Malgré tout, pour des revenus globaux en baisse de 4 %, le résultat d’exploitation a reculé de 16 % à 374 millions d’euros, et le résultat net part du groupe hors éléments exceptionnels a chuté de 26 % à 173 millions d’euros. Le bénéfice courant par action s’établit à 2,37 euros au lieu de 3,24 euros l’an passé. Après discussion avec l’ACPR, le régulateur français des banques et assurances, le dividende qui sera proposé lors de la prochaine assemblée s’élèvera à 0,70 euro par titre. Si la BCE et l’ACPR montrent ensuite plus de souplesse, la banque envisage de distribuer au quatrième trimestre un complément de 1,04 euro sous forme d’acompte.
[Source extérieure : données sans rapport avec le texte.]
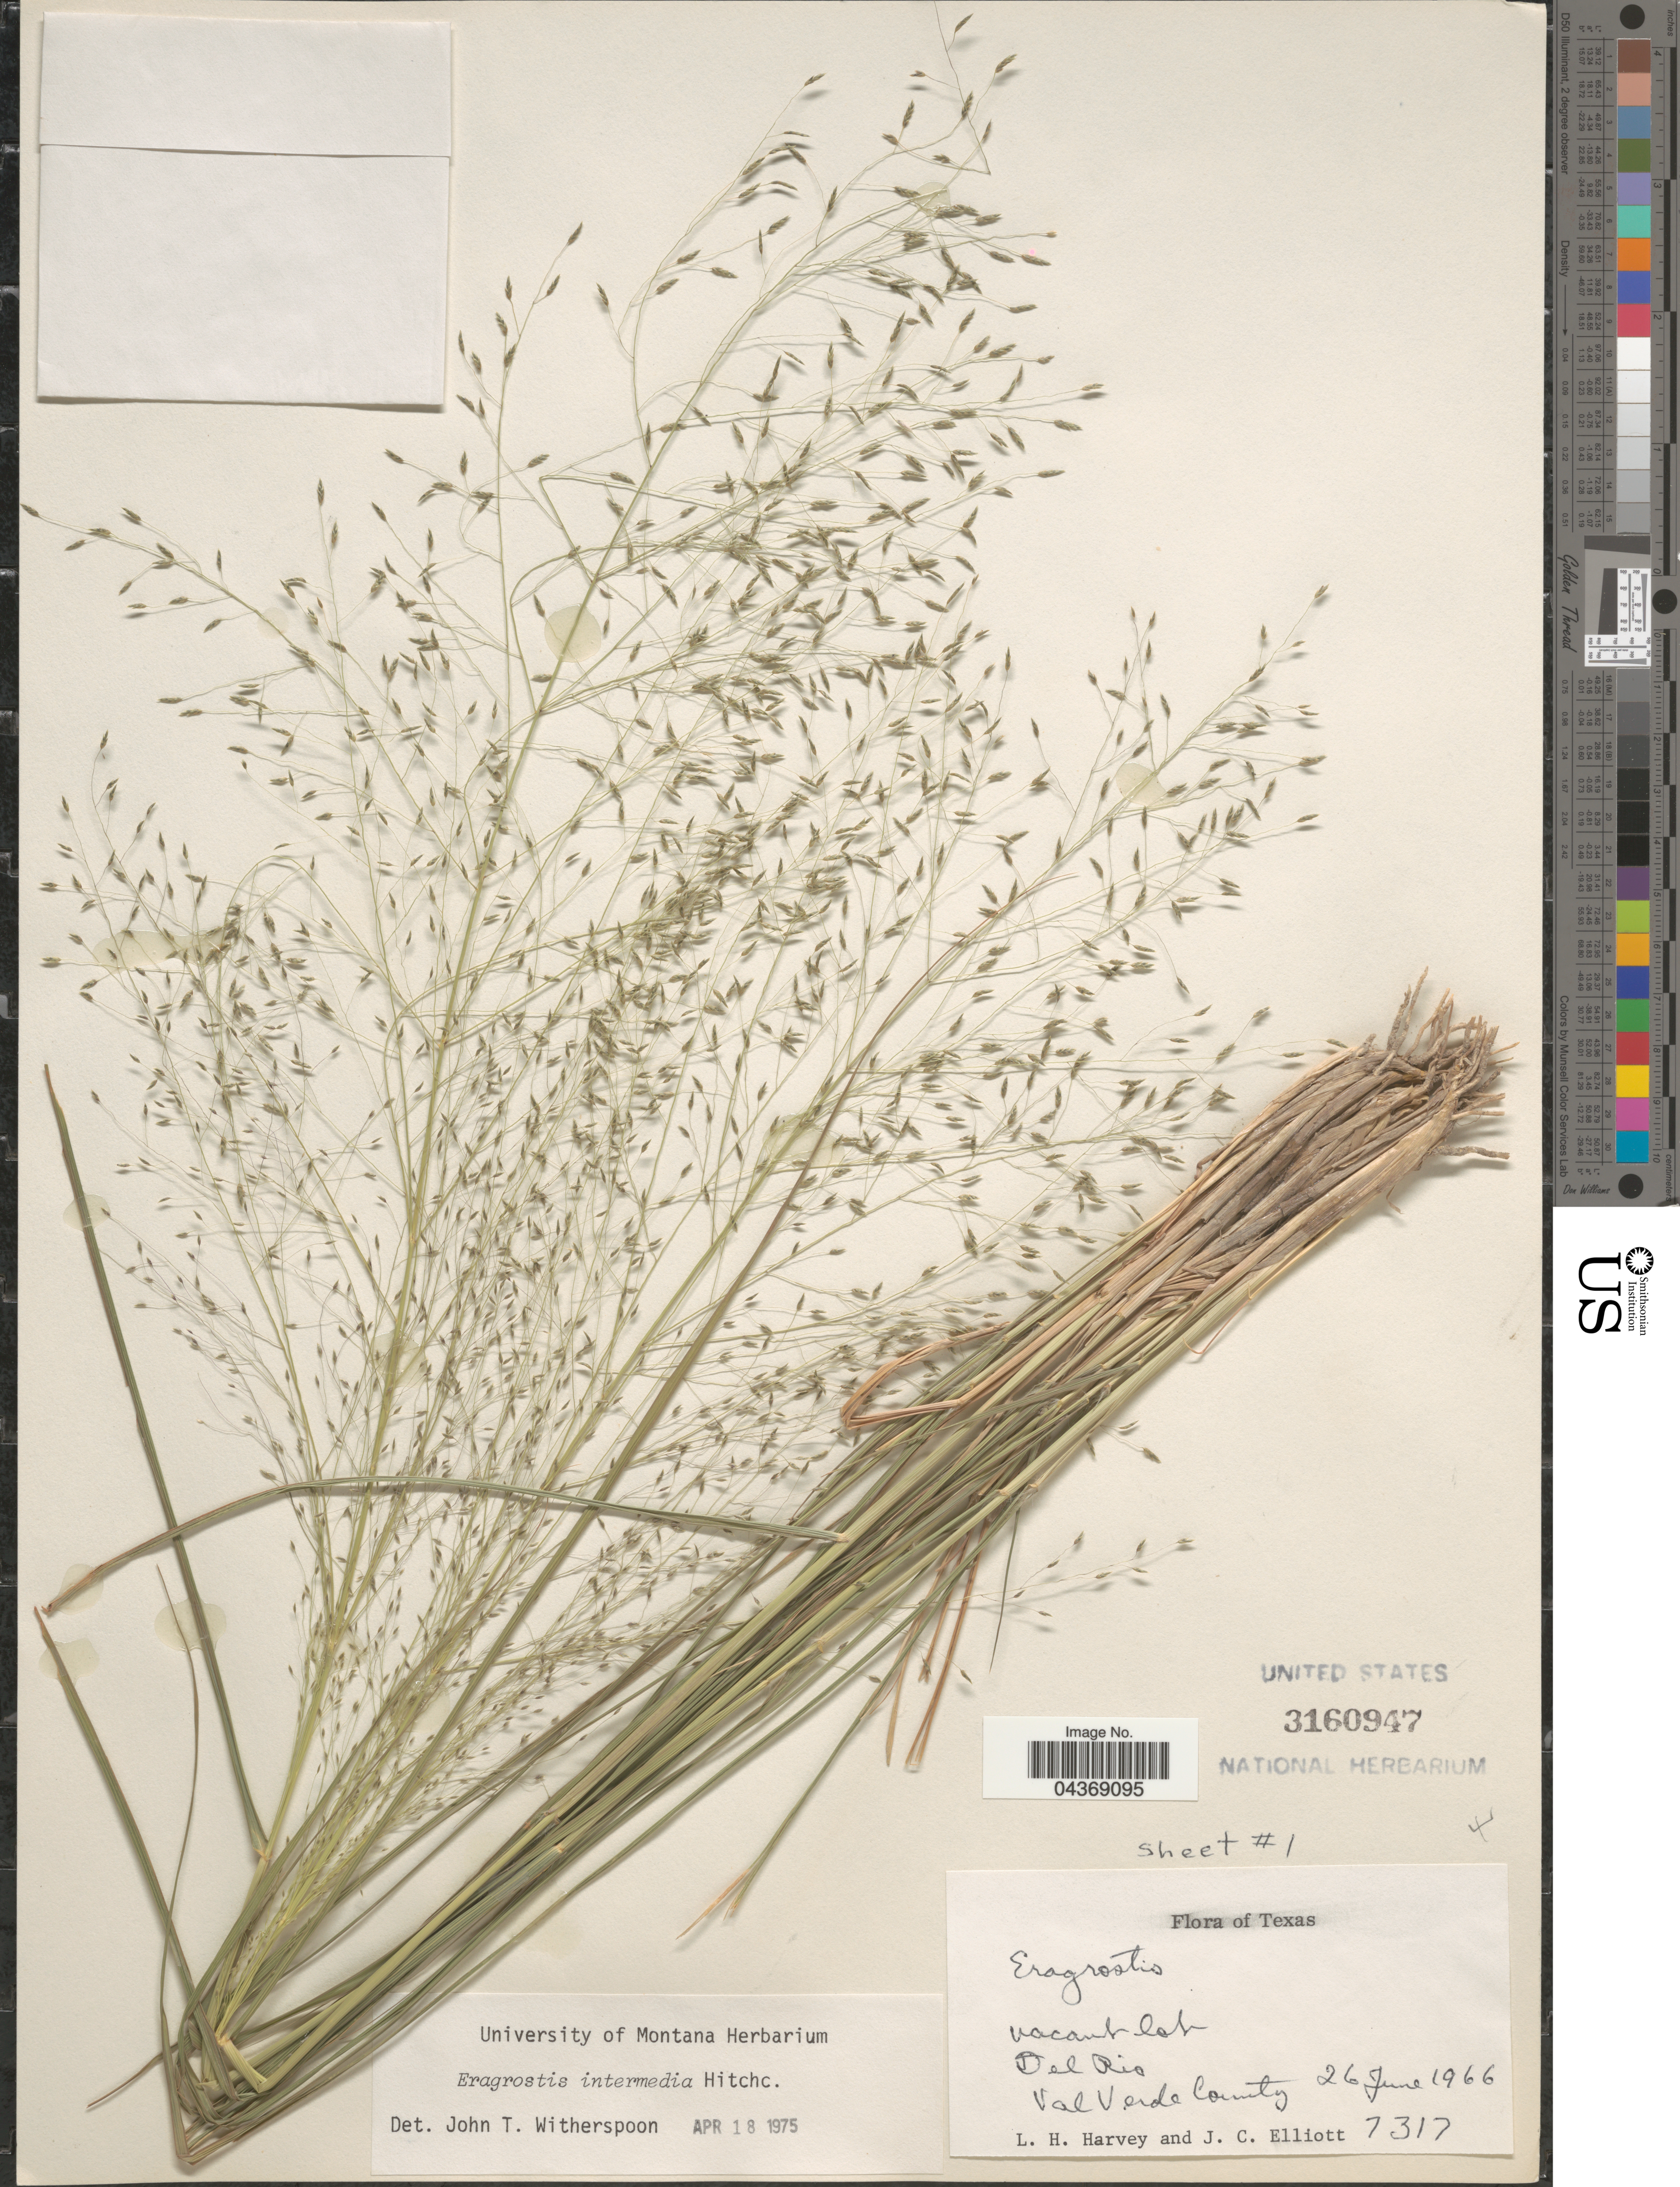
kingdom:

D’autant que sur ses principaux métiers la banque est forcément plus optimiste pour les mois à venir avec un nombre de mandats très élevé en matière de conseil financier et avec un rebond de l’activité merchant banking. Ce qui amène les dirigeants de Rothschild & Co à être prudemment optimistes pour 2021 grâce à une stratégie centrée sur les besoins de ses clients et destinée à accroître les revenus, tout en maintenant un contrôle rigoureux des coûts. Le titre qui affiche une hausse de 3,5 % ce matin s’est apprécié de 65 % en un an. Et son montant dépasse désormais l’actif net par action.